The study indicates that the number of fatalities in individual nonunion mines can decline by one-third up to nearly three-fourths and serious injuries decline by as much as one-third if the mines unionize.
It's no coincidence, notes President Cecil Roberts of the United Mine Workers Union, that several major mine disasters recently were at nonunion mines.
"Now, more than ever, the illusions of division threaten our very existence. We all know the truth: more connects us than separates us. But in times of crisis the wise build bridges, while the foolish build barriers. We must find a way to look after one another as if we were one single tribe.” -King T'Challa, Black Panther
The truth is incontrovertible. Malice may attack it. ignorance may deride it, but in the end, there it is. ~Winston Churchill
It's no coincidence, notes President Cecil Roberts of the United Mine Workers Union, that several major mine disasters recently were at nonunion mines.
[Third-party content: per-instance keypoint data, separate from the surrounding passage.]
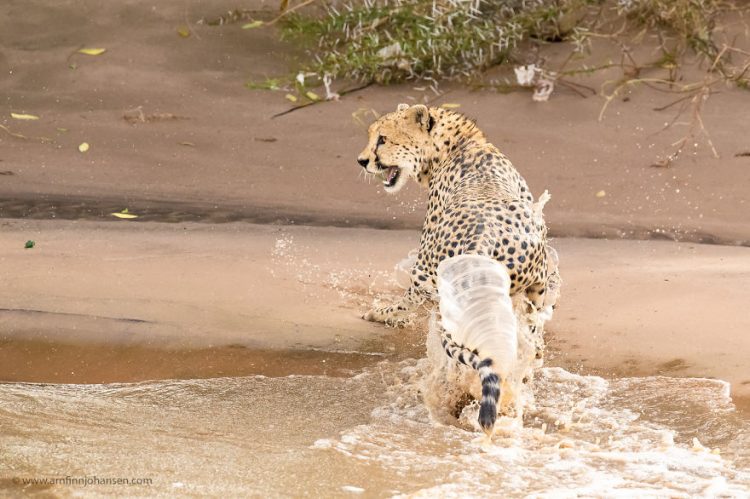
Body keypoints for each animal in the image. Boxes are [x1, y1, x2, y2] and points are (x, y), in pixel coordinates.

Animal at [360, 103, 564, 436]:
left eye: (383, 139)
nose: (362, 160)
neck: (461, 143)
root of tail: (484, 240)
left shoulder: (423, 272)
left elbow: (404, 302)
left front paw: (381, 313)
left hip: (432, 276)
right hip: (531, 288)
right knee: (527, 344)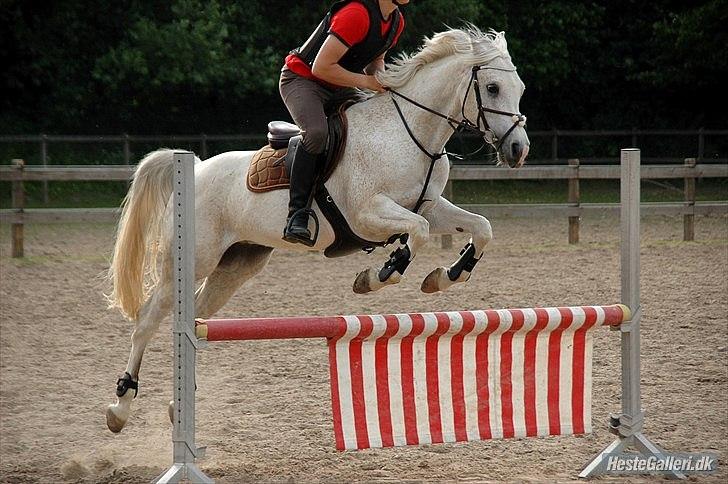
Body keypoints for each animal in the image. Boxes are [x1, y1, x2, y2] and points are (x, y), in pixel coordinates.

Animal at [105, 28, 528, 432]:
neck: (410, 135)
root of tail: (194, 169)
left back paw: (177, 405)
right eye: (492, 88)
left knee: (196, 321)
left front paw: (446, 275)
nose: (518, 150)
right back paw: (120, 407)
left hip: (238, 264)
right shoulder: (368, 215)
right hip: (190, 260)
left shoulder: (430, 206)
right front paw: (380, 275)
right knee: (147, 320)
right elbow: (418, 233)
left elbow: (481, 228)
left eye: (520, 89)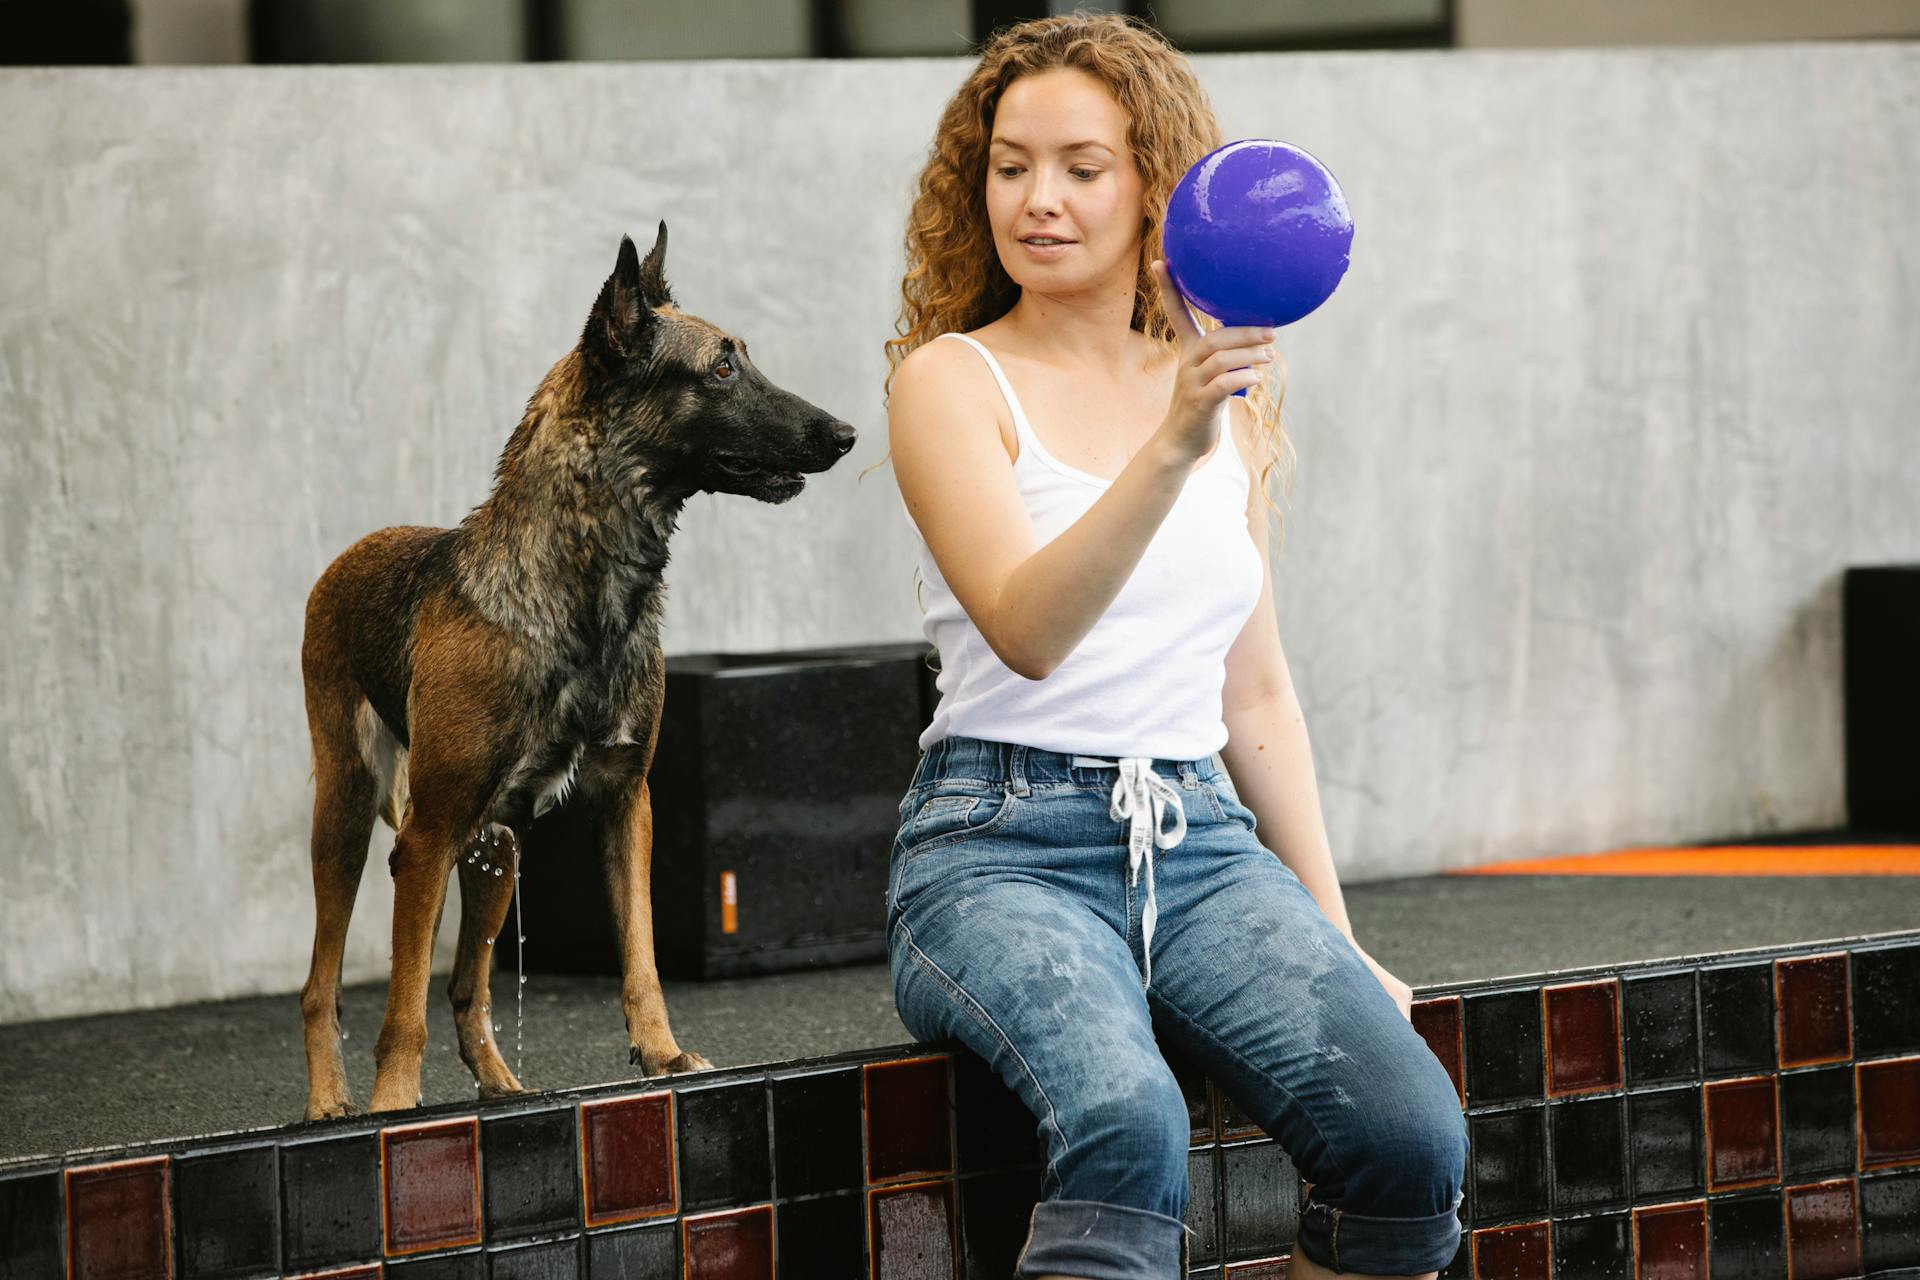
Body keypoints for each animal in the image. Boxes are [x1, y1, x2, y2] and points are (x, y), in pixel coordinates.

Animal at [299, 230, 856, 1120]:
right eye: (721, 368)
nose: (845, 433)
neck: (586, 586)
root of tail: (351, 554)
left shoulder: (627, 802)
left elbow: (641, 952)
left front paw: (662, 1054)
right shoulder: (424, 838)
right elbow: (401, 1005)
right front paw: (395, 1105)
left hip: (496, 851)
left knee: (470, 988)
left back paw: (501, 1085)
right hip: (350, 818)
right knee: (324, 986)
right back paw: (332, 1104)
I wouldn't trust the President of the United Mine Workers Union to give me an honest answer to any question - any at all. This guy is a political stooge for the unions- and is the worst possible person to comment on the safety of non-union mines. Total bullsh*t!
Almost every coal mine in the western USA is a non-union mine. they have exemplary records on safety. Almost all the mine accidents I have heard about recently were back east- in union mines. Those mines have been union for decades.
Really- when was the last time you heard of a mining accident in Wyoming?
Several attempts have been made to unionize the coal mines in wyoming over the last 30 years. According to law- these mines have to let these union goons come in periodically to pressure the workers - and they have to have a vote to unionize. Every single time this has been attempted, the workers have voted the union out. The workers out here in the west know they have a much better deal without a union. They make better money- their work is based on productivity so the better workers make more money. They have better safety records than back east because most of the mines in the west are surface mines as opposed to the underground mines they have back east.
I don't know where SC dug up that trash- but it is a slap in the face to all the awsome coal workers we have here in the western US.
FYI- most of the coal used to power this country comes from places like the Black Thunder coal mine in Wyoming- the largest coal mine in the country (and world) - where workers are treated very well, make a great living for their family and live a good life.
And speaking of unions- have a look at this article about unionization at Walmart- it came out yesterday! This shows how far the unions will go to advance their political agenda- even though Walmart employee's themselves have voted the union out time and again.
They will not give up- like the group that is pushing for a Rec District in Conifer- they keep coming back again and again even after they have been voted down several times.
After numerous FAILED attempts to unionize Wal-Mart stores, the nation’s main union for retail workers has decided to try a different approach: it has helped create a new, nonunion group of Wal-Mart employees that intends to press for better pay, benefits and most of all, more respect at work.
The group, Organization United for Respect at Walmart, or OUR Walmart for short, says it has quietly signed up thousands of members in recent months, and it is going public this week with a Web site, ourwalmart.org, and a Facebook page.
The truth is.....
“The fact is our wages and benefits typically exceed those provided by the majority of our competition,” Mr. Tovar added. “As a result, our associates have concluded time and again that they are better off with the pay, benefits package and opportunities for advancement provided by Wal-Mart and have chosen to reject unions.”
It couldn't be that the threat of unionization is what keeps their pay and benefits at a reasonable level....nah, couldn't be that. Walmart does it out of the goodness of their heart.....just look at their past performance.